---- Raw data

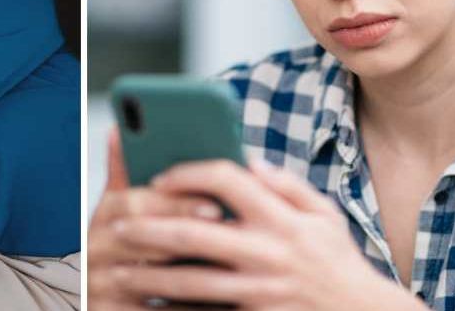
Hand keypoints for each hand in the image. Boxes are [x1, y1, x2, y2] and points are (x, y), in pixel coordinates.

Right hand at [88, 128, 225, 309]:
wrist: (106, 302)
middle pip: (141, 238)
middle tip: (230, 235)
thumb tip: (118, 129)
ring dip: (197, 276)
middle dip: (189, 234)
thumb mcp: (121, 209)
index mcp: (103, 219)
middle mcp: (95, 251)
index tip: (215, 205)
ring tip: (237, 269)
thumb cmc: (126, 247)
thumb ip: (125, 173)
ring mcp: (101, 287)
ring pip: (151, 281)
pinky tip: (223, 305)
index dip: (173, 203)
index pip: (130, 203)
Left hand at [106, 159, 424, 309]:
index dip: (189, 172)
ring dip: (149, 274)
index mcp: (282, 217)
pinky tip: (149, 303)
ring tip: (120, 269)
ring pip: (190, 280)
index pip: (227, 178)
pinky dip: (173, 309)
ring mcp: (260, 290)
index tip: (160, 176)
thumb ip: (285, 184)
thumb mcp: (324, 214)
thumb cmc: (338, 261)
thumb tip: (248, 158)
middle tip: (117, 224)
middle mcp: (269, 252)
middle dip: (149, 226)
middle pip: (194, 231)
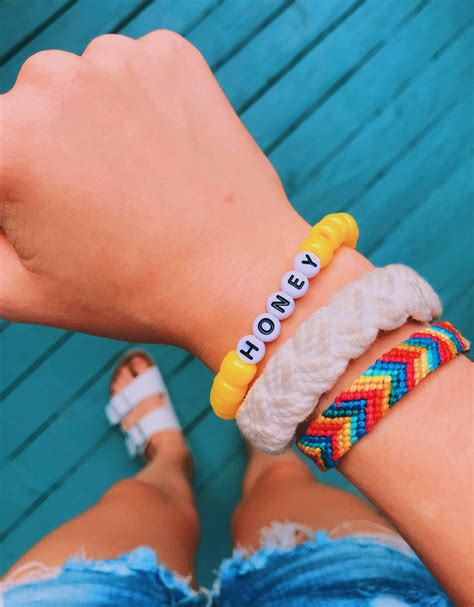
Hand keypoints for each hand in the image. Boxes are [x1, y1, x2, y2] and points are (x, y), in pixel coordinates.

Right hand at [0, 31, 304, 350]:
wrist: (239, 276)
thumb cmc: (132, 292)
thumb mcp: (19, 292)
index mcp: (6, 142)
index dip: (11, 191)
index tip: (41, 213)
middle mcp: (54, 83)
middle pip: (22, 112)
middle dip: (41, 154)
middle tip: (90, 206)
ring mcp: (117, 61)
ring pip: (75, 86)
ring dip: (88, 124)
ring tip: (132, 182)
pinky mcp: (169, 56)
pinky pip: (129, 72)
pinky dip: (136, 104)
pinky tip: (161, 153)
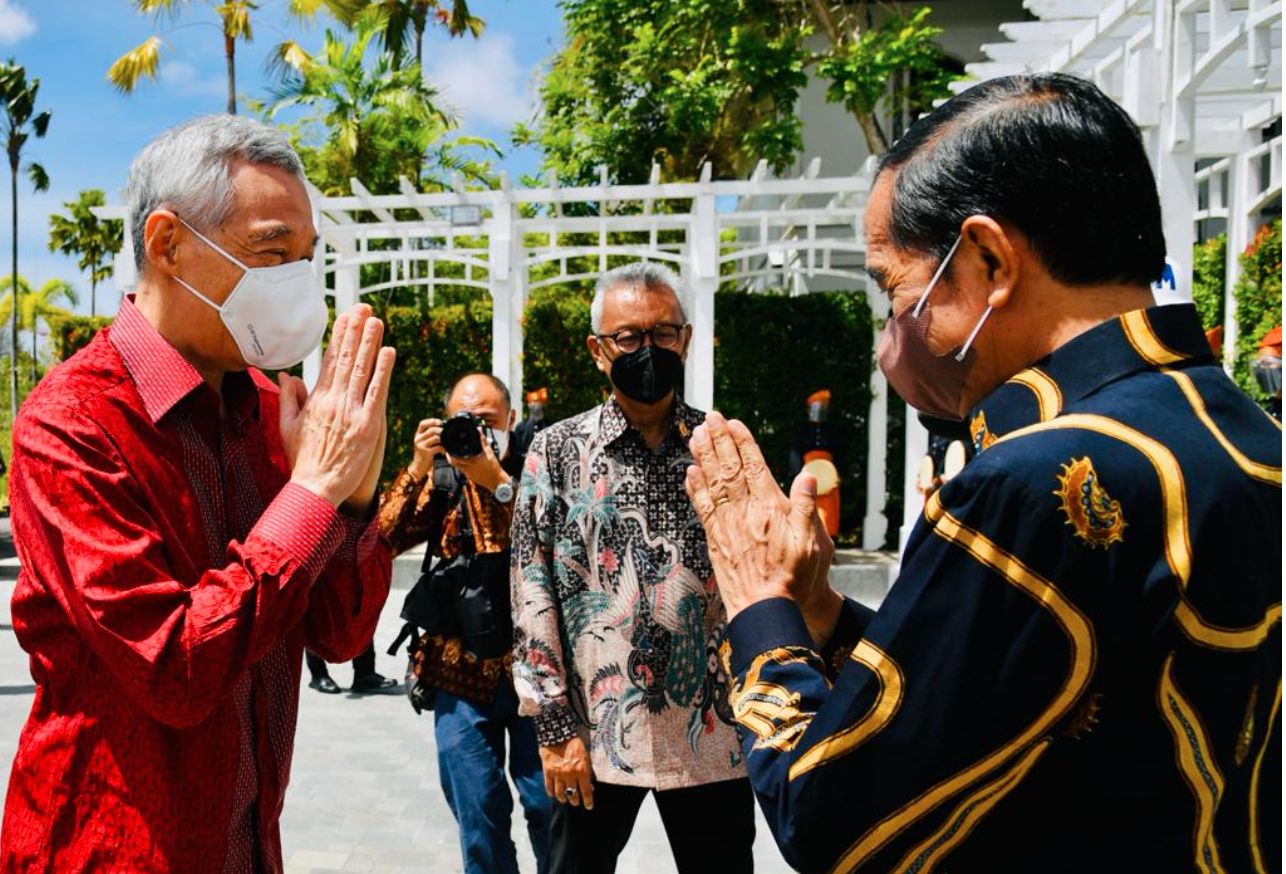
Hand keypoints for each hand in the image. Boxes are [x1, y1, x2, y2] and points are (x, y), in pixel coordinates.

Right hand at [279, 304, 395, 508]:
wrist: (314, 488)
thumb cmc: (303, 460)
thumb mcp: (288, 427)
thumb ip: (289, 398)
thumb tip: (288, 374)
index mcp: (316, 400)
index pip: (330, 360)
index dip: (339, 336)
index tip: (346, 316)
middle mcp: (334, 401)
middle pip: (347, 359)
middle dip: (356, 331)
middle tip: (364, 307)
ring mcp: (351, 412)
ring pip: (362, 371)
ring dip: (370, 343)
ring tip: (377, 321)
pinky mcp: (368, 426)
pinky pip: (377, 393)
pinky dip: (383, 372)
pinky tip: (389, 352)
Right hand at [407, 418, 442, 478]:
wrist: (418, 466)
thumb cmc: (424, 453)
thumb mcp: (424, 442)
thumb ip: (430, 435)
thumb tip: (443, 426)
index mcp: (417, 435)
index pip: (422, 424)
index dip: (432, 421)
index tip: (440, 422)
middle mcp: (418, 439)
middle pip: (431, 430)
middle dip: (441, 430)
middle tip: (446, 433)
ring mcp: (421, 446)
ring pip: (436, 438)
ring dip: (443, 440)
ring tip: (445, 443)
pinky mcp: (426, 453)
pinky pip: (438, 447)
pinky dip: (443, 448)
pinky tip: (443, 450)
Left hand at [447, 427, 507, 492]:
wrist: (496, 481)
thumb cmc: (494, 467)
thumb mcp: (489, 452)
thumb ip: (483, 440)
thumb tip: (479, 430)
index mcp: (472, 461)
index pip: (455, 458)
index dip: (449, 453)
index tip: (447, 448)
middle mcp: (468, 468)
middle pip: (453, 463)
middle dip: (449, 457)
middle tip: (448, 451)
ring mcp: (468, 474)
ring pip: (457, 467)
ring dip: (455, 461)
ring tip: (455, 455)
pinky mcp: (469, 477)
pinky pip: (462, 471)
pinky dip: (461, 466)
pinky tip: (464, 462)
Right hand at [540, 736, 593, 809]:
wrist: (558, 733)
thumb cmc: (575, 744)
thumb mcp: (586, 757)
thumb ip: (588, 772)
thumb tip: (591, 786)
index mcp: (581, 770)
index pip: (586, 791)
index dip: (588, 801)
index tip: (588, 806)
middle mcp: (570, 774)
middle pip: (572, 795)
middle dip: (575, 801)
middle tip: (576, 802)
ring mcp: (558, 774)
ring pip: (560, 794)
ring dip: (564, 799)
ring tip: (565, 800)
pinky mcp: (548, 771)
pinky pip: (549, 787)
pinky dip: (551, 792)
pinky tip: (554, 794)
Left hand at [686, 412, 839, 641]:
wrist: (768, 610)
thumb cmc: (796, 579)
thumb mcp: (814, 542)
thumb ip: (806, 507)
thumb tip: (808, 476)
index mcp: (770, 509)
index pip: (754, 466)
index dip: (742, 443)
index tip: (733, 423)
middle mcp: (745, 513)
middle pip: (729, 468)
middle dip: (719, 441)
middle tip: (710, 418)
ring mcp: (727, 525)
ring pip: (711, 483)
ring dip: (703, 457)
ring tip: (696, 435)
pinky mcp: (715, 540)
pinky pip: (701, 508)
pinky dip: (694, 488)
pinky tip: (689, 473)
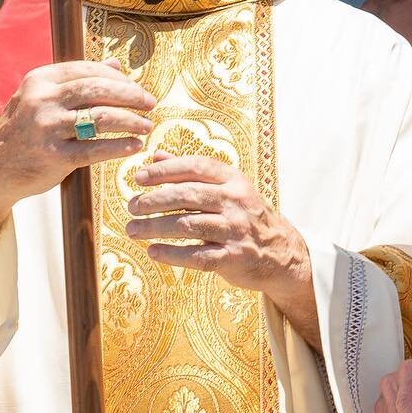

--------

• **Instructions for the task**:
From the records above, repeat exactly the lines from the one with "ring pip: (457, 467)" through the one with "middle mcp: (570, 774)", both included.

• **Response to this exercise**:
ring pip: (457, 467)
ring dip: (455, 461)
ring tip: (455, 455)
pinky mcp: (469, 477)
pinky pip: (462, 471)
pinky dip: (461, 466)
pinky tip: (464, 462)
Right hand at [540, 736, 593, 809]:
wrist: (558, 733)
thumb cmc: (575, 744)
thumb mcp: (586, 757)
thumb ip: (588, 772)
thumb tip: (591, 786)
index mcp: (581, 770)
index pip: (586, 791)
index dip: (588, 801)
index tip: (588, 806)
middle mcp: (570, 774)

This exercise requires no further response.